Но Боженьки мой, что же мне делать! Иду по другой дороге, иду все дальше и дальше, прошел этот путь своими слезами, страданиями. Поймешь ли ты это, когда вырастешь? И простишь ли ты своего папу, который очень страдает за тебя, за мамочку твою, за себя? Который не видит цели, не видит больше смысла ни в чем, кроме любви к тебе. Любви громадной, единственной, святой и неподкупной. Знай, самым моим большим счастьем будет тот день, когда судьба освободит меня от всех человеческих соблазнов и я приду к твоей кроватке освобожденный, принадлежащий тебе навсегда…

Бобонька, если карточка нашего мальчонки готова, немедленно вышли. Если нет, вышли старую. Прости меня за мои извинения, может, они тебе неприятны».

Он приехал к ней неожиданно — на дачу на Сиверской. Хотел порадовать симфонической увертюрой к «Детям капитана Гранта». Они заперлись вдвоем и долго говорили. Назад вышли, держась за руки. Они продолжали разговор, ведомый только им.

— Ну и хорошо, — сказала она, — значит, можно начать все сначала?

Они говорили о жизни, которая уже не казалась Исааку Осиповичу мрачной.

«В стране, где мои песни распевает каждый встречный, я не могу себе позволить думать только о музыке», — мог бы сказать Исаак Осипович. Но такие вещи Дунаевский не говорил никогда, даже негодуя.

Он опустил партитуру на пол, подавив мимолетное опасение: можно ли вот так, без присмотра, оставить ноты на полу в какой-то избе, и, рывком поднявшись со стула, шагнул к жене, обнял, прижался щекой к щеке, говоря:

— Что еще за чепуха такая?
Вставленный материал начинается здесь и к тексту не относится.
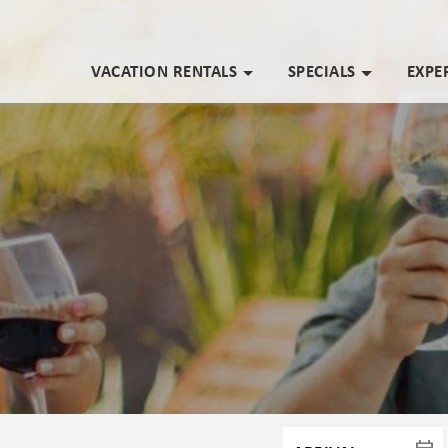
VACATION RENTALS
SPECIALS
EXPE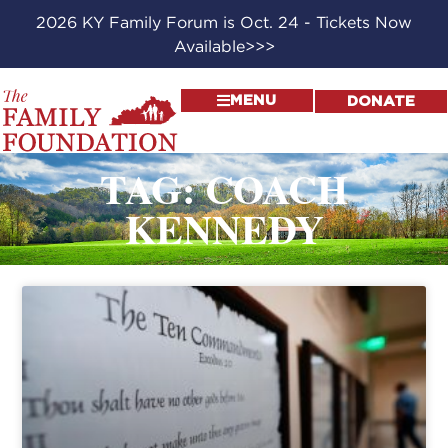
2026 KY Family Forum is Oct. 24 - Tickets Now
Available>>>
MENU
DONATE
TAG: COACH
KENNEDY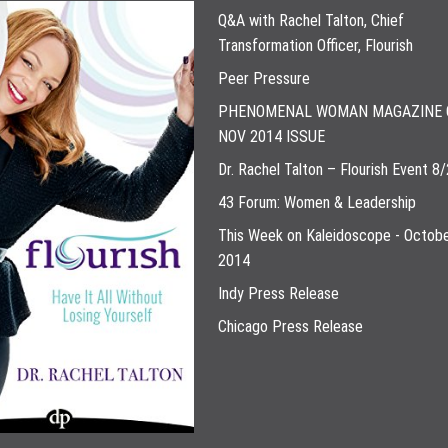
Q&A with Rachel Talton, Chief
Transformation Officer, Flourish
Peer Pressure
PHENOMENAL WOMAN MAGAZINE 
NOV 2014 ISSUE
Dr. Rachel Talton – Flourish Event 8
43 Forum: Women & Leadership
This Week on Kaleidoscope - Octobe
2014
Indy Press Release
Chicago Press Release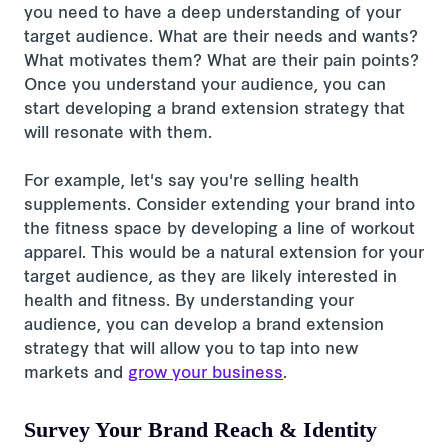
you need to have a deep understanding of your
target audience. What are their needs and wants?
What motivates them? What are their pain points?
Once you understand your audience, you can
start developing a brand extension strategy that
will resonate with them.
For example, let's say you're selling health
supplements. Consider extending your brand into
the fitness space by developing a line of workout
apparel. This would be a natural extension for your
target audience, as they are likely interested in
health and fitness. By understanding your
audience, you can develop a brand extension
strategy that will allow you to tap into new
markets and
grow your business
.
Survey Your Brand Reach & Identity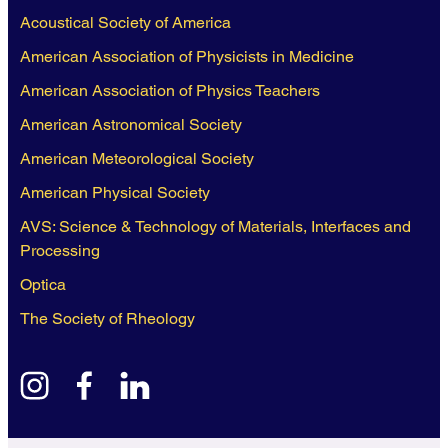
Acoustical Society of America
American Association of Physicists in Medicine
American Association of Physics Teachers
American Astronomical Society
American Meteorological Society
American Physical Society
AVS: Science & Technology of Materials, Interfaces and
Processing
Optica
The Society of Rheology
instagram
facebook
linkedin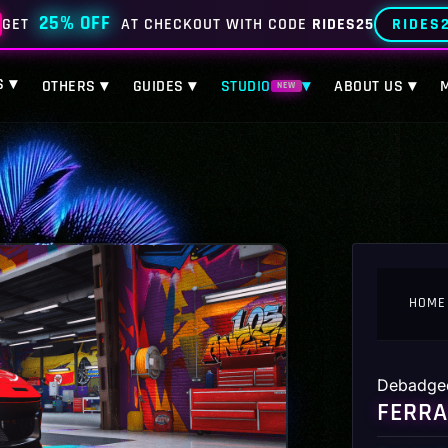
25% OFF
RIDES
GET
AT CHECKOUT WITH CODE
RIDES25
S ▾
OTHERS ▾
GUIDES ▾
STUDIO
▾
ABOUT US ▾
NEW
HOME
Debadge
FERRA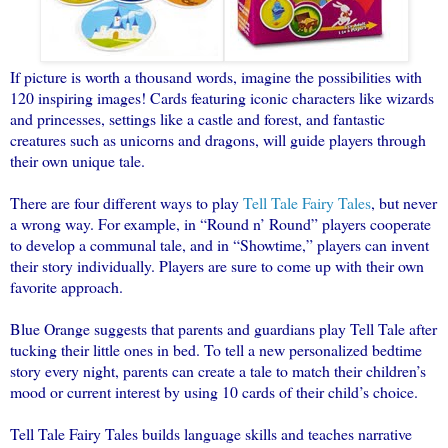
If picture is worth a thousand words, imagine the possibilities with
120 inspiring images! Cards featuring iconic characters like wizards
and princesses, settings like a castle and forest, and fantastic
creatures such as unicorns and dragons, will guide players through
their own unique tale.
There are four different ways to play
Tell Tale
Fairy
Tales
, but never
a wrong way. For example, in “Round n’ Round” players cooperate
to develop a communal tale, and in “Showtime,” players can invent
their story individually. Players are sure to come up with their own
favorite approach.
Blue Orange suggests that parents and guardians play Tell Tale after
tucking their little ones in bed. To tell a new personalized bedtime
story every night, parents can create a tale to match their children’s
mood or current interest by using 10 cards of their child’s choice.
Tell Tale
Fairy
Tales
builds language skills and teaches narrative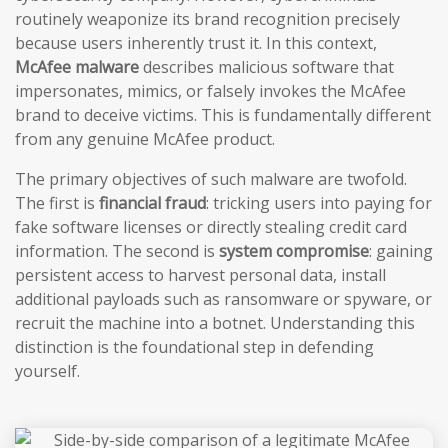
routinely weaponize its brand recognition precisely
because users inherently trust it. In this context,
McAfee malware
describes malicious software that
impersonates, mimics, or falsely invokes the McAfee
brand to deceive victims. This is fundamentally different
from any genuine McAfee product.
The primary objectives of such malware are twofold.
The first is
financial fraud
: tricking users into paying for
fake software licenses or directly stealing credit card
information. The second is
system compromise
: gaining
persistent access to harvest personal data, install
additional payloads such as ransomware or spyware, or
recruit the machine into a botnet. Understanding this
distinction is the foundational step in defending
yourself.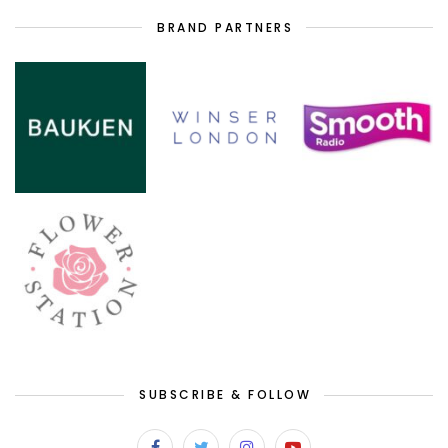
BRAND PARTNERS
SUBSCRIBE & FOLLOW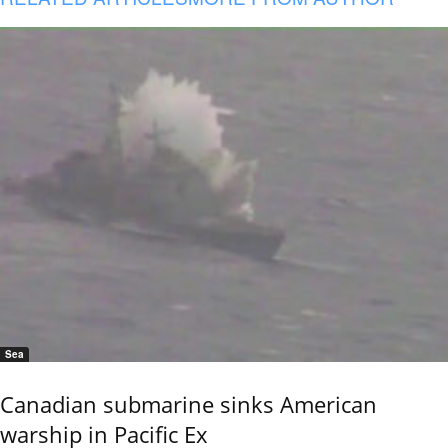
Sea
Canadian submarine sinks American
warship in Pacific Ex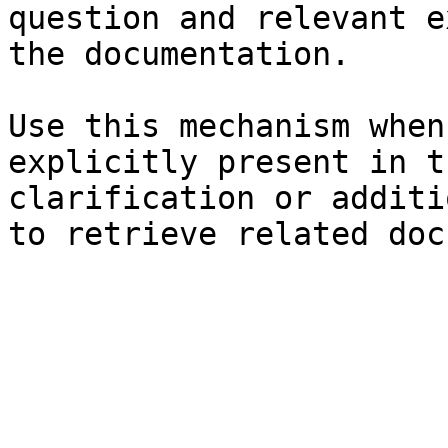
question and relevant e
the documentation.

Use this mechanism when
explicitly present in t
clarification or additi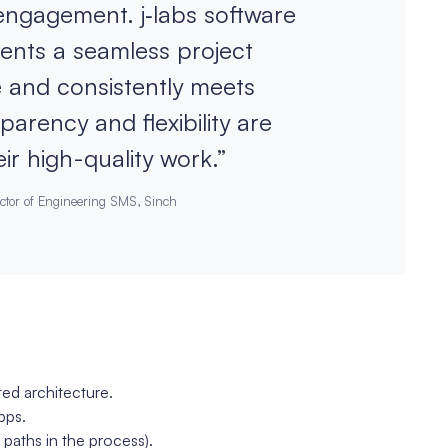
 engagement. j‑labs software
ments a seamless project
 and consistently meets
arency and flexibility are
ir high-quality work.”
ctor of Engineering SMS, Sinch
ed architecture.
pps.
 paths in the process).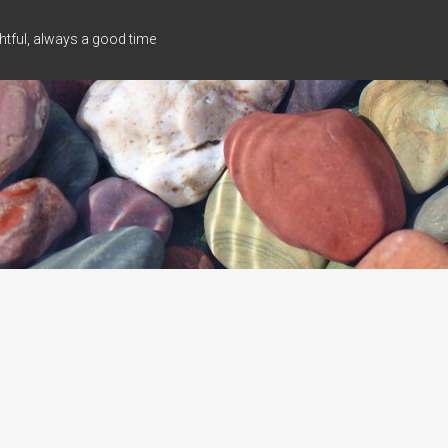
tful, always a good time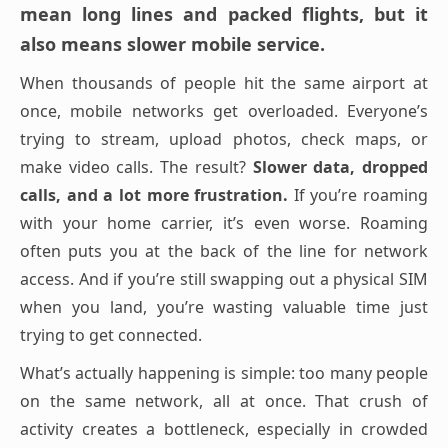
mean long lines and packed flights, but it
also means slower mobile service.
When thousands of people hit the same airport at
once, mobile networks get overloaded. Everyone’s
trying to stream, upload photos, check maps, or
make video calls. The result?
Slower data, dropped
calls, and a lot more frustration.
If you’re roaming
with your home carrier, it’s even worse. Roaming
often puts you at the back of the line for network
access. And if you’re still swapping out a physical SIM
when you land, you’re wasting valuable time just
trying to get connected.
What’s actually happening is simple: too many people
on the same network, all at once. That crush of
activity creates a bottleneck, especially in crowded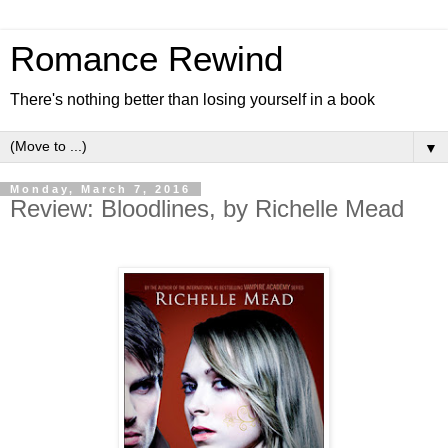
Romance Rewind
There's nothing better than losing yourself in a book
▼
Monday, March 7, 2016
Review: Bloodlines, by Richelle Mead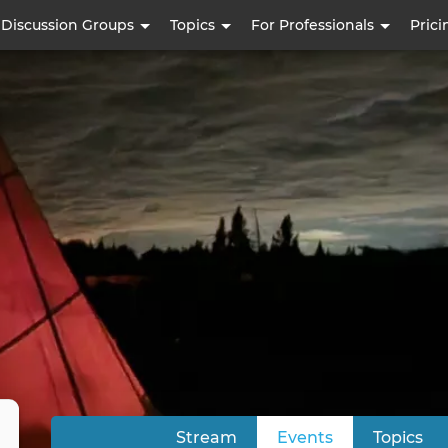
Skip
Discussion Groups
Topics
For Professionals
Prici
to
main
content
Stream
Events
(active tab)
Topics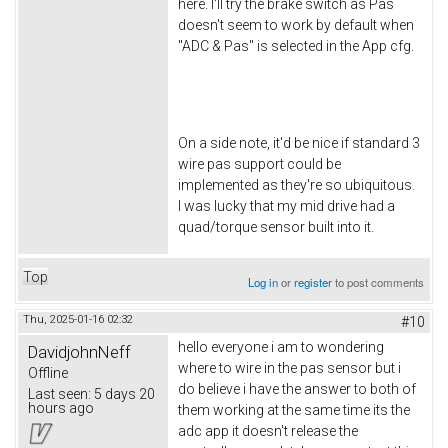
here. I'll try the brake switch as Pas
doesn't seem to work by default when
"ADC & Pas" is selected in the App cfg.
On a side note, it'd be nice if standard 3
wire pas support could be
implemented as they're so ubiquitous.
I was lucky that my mid drive had a
quad/torque sensor built into it.
Top
Log in
or
register
to post comments
Thu, 2025-01-16 02:32
#10
hello everyone i am to wondering
DavidjohnNeff
where to wire in the pas sensor but i
Offline
do believe i have the answer to both of
Last seen:
5 days 20
hours ago
them working at the same time its the
adc app it doesn't release the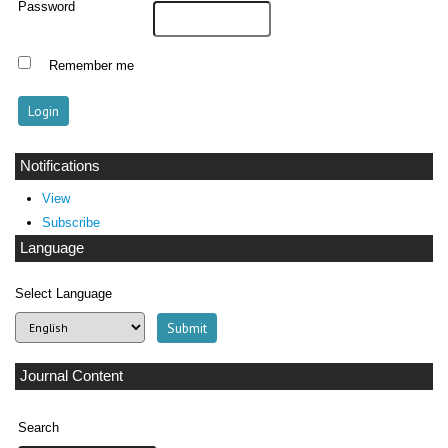
Password
Remember me
Notifications
View
Subscribe
Language
Select Language
Journal Content
Search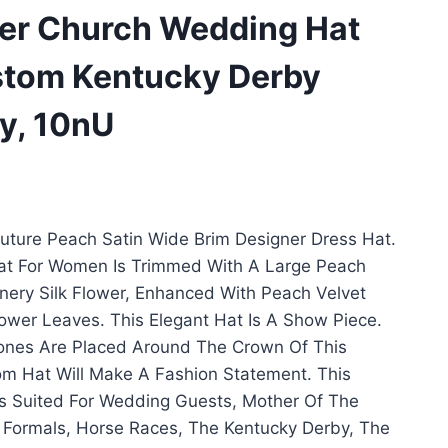
ner Church Wedding Hat
stom Kentucky Derby
ry, 10nU
ture Peach Satin Wide Brim Designer Dress Hat.
Hat For Women Is Trimmed With A Large Peach
nery Silk Flower, Enhanced With Peach Velvet
lower Leaves. This Elegant Hat Is A Show Piece.
stones Are Placed Around The Crown Of This
m Hat Will Make A Fashion Statement. This
s Suited For Wedding Guests, Mother Of The
 Formals, Horse Races, The Kentucky Derby, The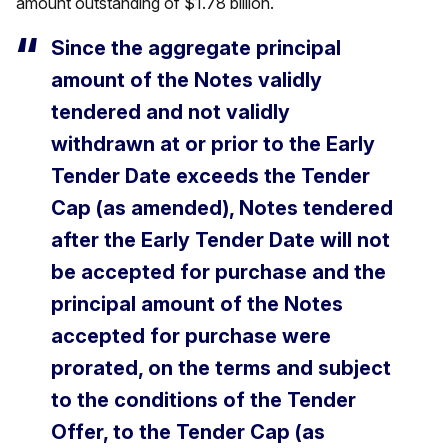
amount outstanding of $1.78 billion.
Since the aggregate principal
amount of the Notes validly
tendered and not validly
withdrawn at or prior to the Early
Tender Date exceeds the Tender
Cap (as amended), Notes tendered
after the Early Tender Date will not
be accepted for purchase and the
principal amount of the Notes
accepted for purchase were
prorated, on the terms and subject
to the conditions of the Tender
Offer, to the Tender Cap (as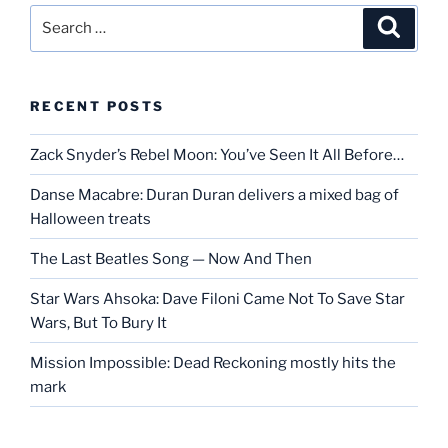
Search
Search
for:
RECENT POSTS
Zack Snyder’s Rebel Moon: You’ve Seen It All Before…
Danse Macabre: Duran Duran delivers a mixed bag of
Halloween treats
The Last Beatles Song — Now And Then
Star Wars Ahsoka: Dave Filoni Came Not To Save Star
Wars, But To Bury It
Mission Impossible: Dead Reckoning mostly hits the
mark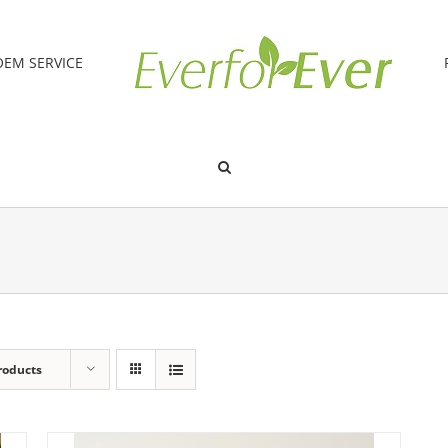
OEM SERVICE
roducts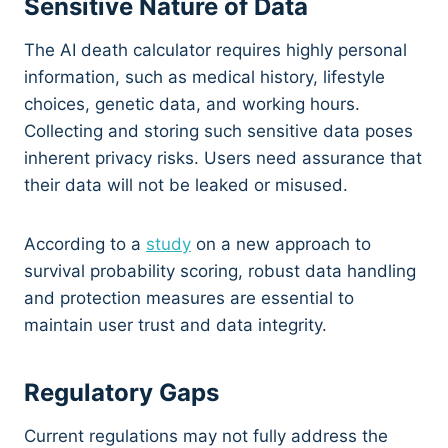
Sensitive Nature of Data
The AI death calculator requires highly personal
information, such as medical history, lifestyle
choices, genetic data, and working hours.
Collecting and storing such sensitive data poses
inherent privacy risks. Users need assurance that
their data will not be leaked or misused.
According to a
study
on a new approach to
survival probability scoring, robust data handling
and protection measures are essential to
maintain user trust and data integrity.
Regulatory Gaps
Current regulations may not fully address the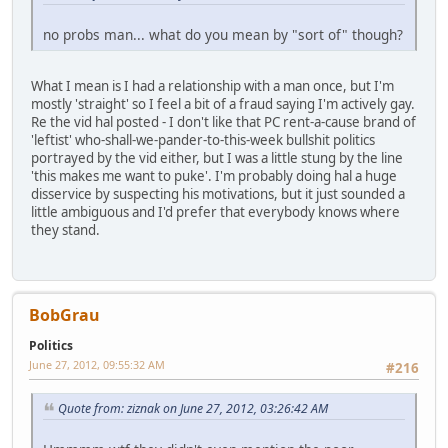
no probs man... what do you mean by "sort of" though?
What I mean is I had a relationship with a man once, but I'm
mostly 'straight' so I feel a bit of a fraud saying I'm actively gay.
Re the vid hal posted - I don't like that PC rent-a-cause brand of
'leftist' who-shall-we-pander-to-this-week bullshit politics
portrayed by the vid either, but I was a little stung by the line
'this makes me want to puke'. I'm probably doing hal a huge
disservice by suspecting his motivations, but it just sounded a
little ambiguous and I'd prefer that everybody knows where
they stand.
BobGrau
Politics
June 27, 2012, 09:55:32 AM
#216
Quote from: ziznak on June 27, 2012, 03:26:42 AM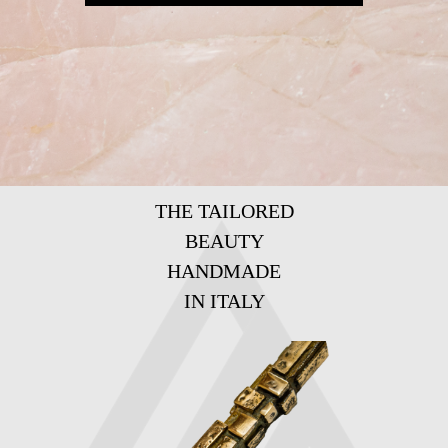
THE TAILORED
BEAUTY
HANDMADE
IN ITALY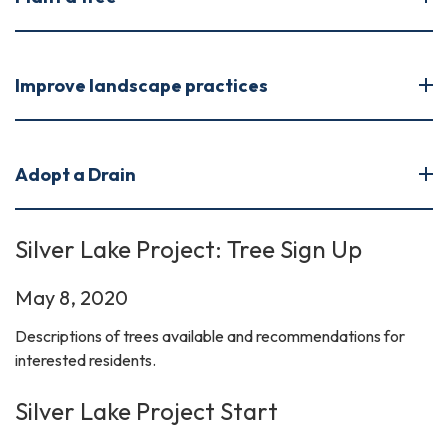
Improve landscape practices
Adopt a Drain
Silver Lake Project: Tree Sign Up
May 8, 2020
Descriptions of trees available and recommendations for
interested residents.
Silver Lake Project Start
Конечно, нужно! Поедем пообедаем в городе.

Это было его неизменное средство избежать горестей, которые не поддавались сублимации с помощью дирижерской палочки.

— Но ведь дома обед уже… — Она отступила на шаг, она колебалась.

— Нет, нет и еще раз нет, — деспотически прервал он ее. — Ступай оденься. Мы едем обедать в город.

Яркий свет, нереальный блеск пустых еще тарелок, люди в зале, переглядывающиеся, узнавшие знаменитого композитора. Событие в их жизни, о котором будут вспоминать завтра, и через неделю, и, может быть, через год. Воспоминание об этом вечере будет поддерживать их в безрадостную минуту, будто сам Иоганн Штраус явился посидеть среди них. Скрытая ирония и печаль легли маленькой складкой в углу его рта. Он окончательно пришел в себя. Но образ Зинаиды Сергеевны не отпускал. Наталья Николаевна куда-то отступила. Это было открытием для Исаака Осиповича.

В августе 1934 года, еще до выхода, фильм «Веселые ребята» показали в программе лучших советских фильмов на Втором международном кинофестивале в Венеции. Как всегда, на «праздник жизни» поехали Григорий Александров и Борис Шумяцкий, а Исааку Дунаевскому достались тяжелые рабочие будни. Шумяцкий очень постарался сделать все возможное, чтобы советские фильмы были замечены на биеннале. В дело пошли не только художественные средства, но и политические. С помощью дипломатии, нажав на нужные пружинки, советские люди в смокингах добились самого главного — золотого кубка за представленную ими в целом кинопрограмму. В круглых металлических коробках с кинопленками назад в СССР на замшелом «кукурузнике» улетали фильмы-победители: документальная лента «Челюскин» (музыку к которой отказался писать Исаак Дунаевский), «Гроза» Островского режиссера Владимира Петрова, «Петербургская ночь» Григория Рошаля и комедия «Веселые ребята» (в европейском прокате ее назвали «Москва смеется»). Левацки настроенная часть жюри восторженно отзывалась обо всех фильмах. Естественно, что «Веселые ребята» понравились больше всего. Назад вернулись победителями.

Шумяцкий лично доложил об успехе Сталину. В докладе, как мог, выпячивал достоинства каждой ленты, а «Веселых ребят» — особенно, надеясь, что ее создание вменят ему в заслугу. Фильм одновременно был и его надеждой, и козырным ходом.